■ ACTIVITY 1
Answer these questions from the passage on newspaper analysis methods:
(a) What did the authors rely on because their lexical approaches could not help interpret the results directly?
(b) What kind of interface do the authors plan for their publicly accessible system?
(c) What is used for concept interpretation among the methods listed?
■ ACTIVITY 2
Print the part of the passage on newspaper analysis methods between "Although the focus" and "social science community.", inclusive.
■ ACTIVITY 3
Decide whether each statement agrees with the passage on newspaper analysis methods:
(a) The OCR tools the authors used were able to correct most errors.
(b) The authors say their methods can be directly applied to study other social science issues.
(c) The authors expect large language models could be used to automate the summarization of relevant content.

■ SOURCE DOCUMENT
•••

The computational techniques we employed in this study have offered a rapid and efficient approach to navigate through extensive collections of newspaper articles, enabling us to uncover the evolving narratives and perceptions surrounding juvenile delinquency over the span of centuries. Through the application of CCLA and valence techniques, we delved deeper into the semantic nuances, revealing the chronological evolution of these narratives and their alignment with prevailing public sentiments. Our utilization of computational methods exemplifies a promising avenue for investigating complex social phenomena by harnessing the vast troves of historical newspaper data. The methods we used include word-embedding based semantic representation, concept modeling using term aggregation, cross-context lexical analysis (CCLA; including an extension of CCLA for concept-level analysis that we proposed), WordNet-based concept interpretation, and valence analysis. All these techniques can be potentially applied to support research on the social construction of other concepts using historical news data.

Our work also reveals some limitations of the current natural language processing techniques, which can be improved in the future. First, while the lexical approaches that we have used are general and powerful, they were not able to help researchers further interpret the results directly. As such, we relied on the manual search for relevant articles. In the future, it would be useful to further improve the system that we have used to better support users in searching for relevant content and interpreting the results. We anticipate that the recent development of large language models (LLMs) can be leveraged to automate the summarization of relevant content, thus enabling more effective/efficient interpretation of the insights obtained using our computational methods. Another challenge is the OCR errors unique to historical newspaper data: the OCR tools that we have used were not able to correct many errors, causing serious challenges for humans to digest the content of the old news articles in the collection. In the future, it would be useful to further explore more advanced computer vision techniques (as well as, e.g., leveraging LLMs) to improve the quality of OCR.

Although the focus of the paper is on juvenile delinquency, the computational methods we used and the way we combine those methods are quite general, and can thus be directly applied to study other social science issues. In the future, we are planning to implement a publicly accessible system with all these methods available for social science researchers to use via a graphic interface, building on our previous work [36], which we hope will allow more social science researchers to use the methods we developed and deployed in this work in order to study the historical social construction of other concepts of interest to the broader social science community.

•••

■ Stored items
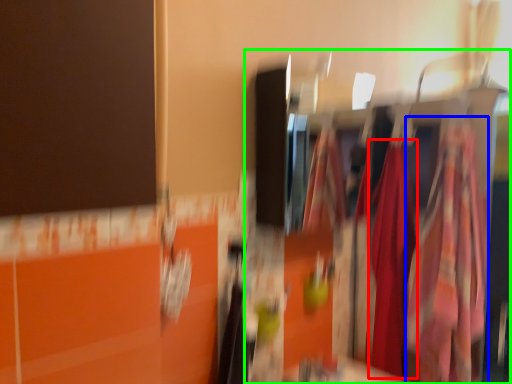
Question: Considering the real-world distances, which object is farthest from clothing (highlighted by a red box)? clothing (highlighted by a blue box) or closet (highlighted by a green box)?

Choices:
 (A) clothing
 (B) closet

Answer: (A)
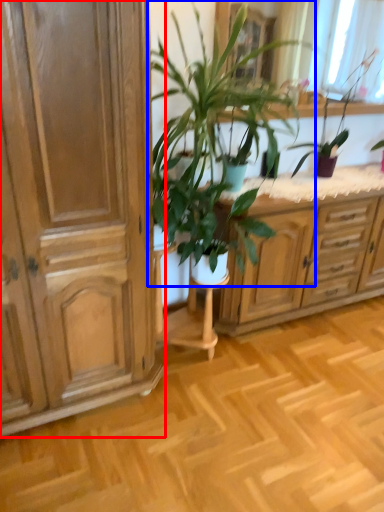
Question: Which object appears farthest to the camera in this image, cabinetry (highlighted by a red box) or houseplant (highlighted by a blue box)?

Choices:
 (A) cabinetry
 (B) houseplant

Answer: (B)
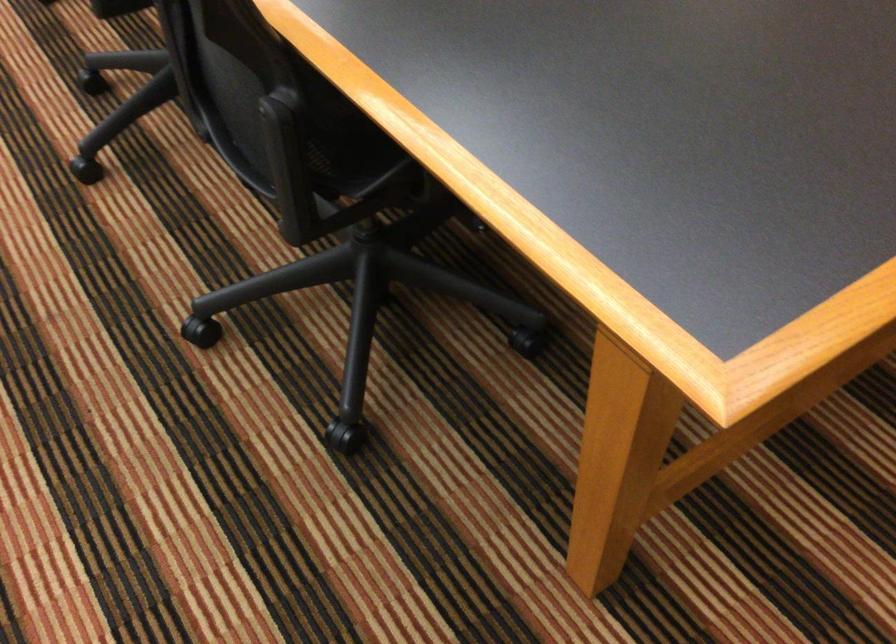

•••

■ WRITTEN RESPONSE 1
(a) The manual search for relevant articles.
(b) A graphic interface.
(c) WordNet.

■ WRITTEN RESPONSE 2
Although the focus of the paper is on juvenile delinquency, the computational methods we used and the way we combine those methods are quite general, and can thus be directly applied to study other social science issues. In the future, we are planning to implement a publicly accessible system with all these methods available for social science researchers to use via a graphic interface, building on our previous work [36], which we hope will allow more social science researchers to use the methods we developed and deployed in this work in order to study the historical social construction of other concepts of interest to the broader social science community.

■ WRITTEN RESPONSE 3
(a) No: "the OCR tools that we have used were not able to correct many errors"
(b) Yes: "can thus be directly applied to study other social science issues"
(c) Yes: "can be leveraged to automate the summarization of relevant content"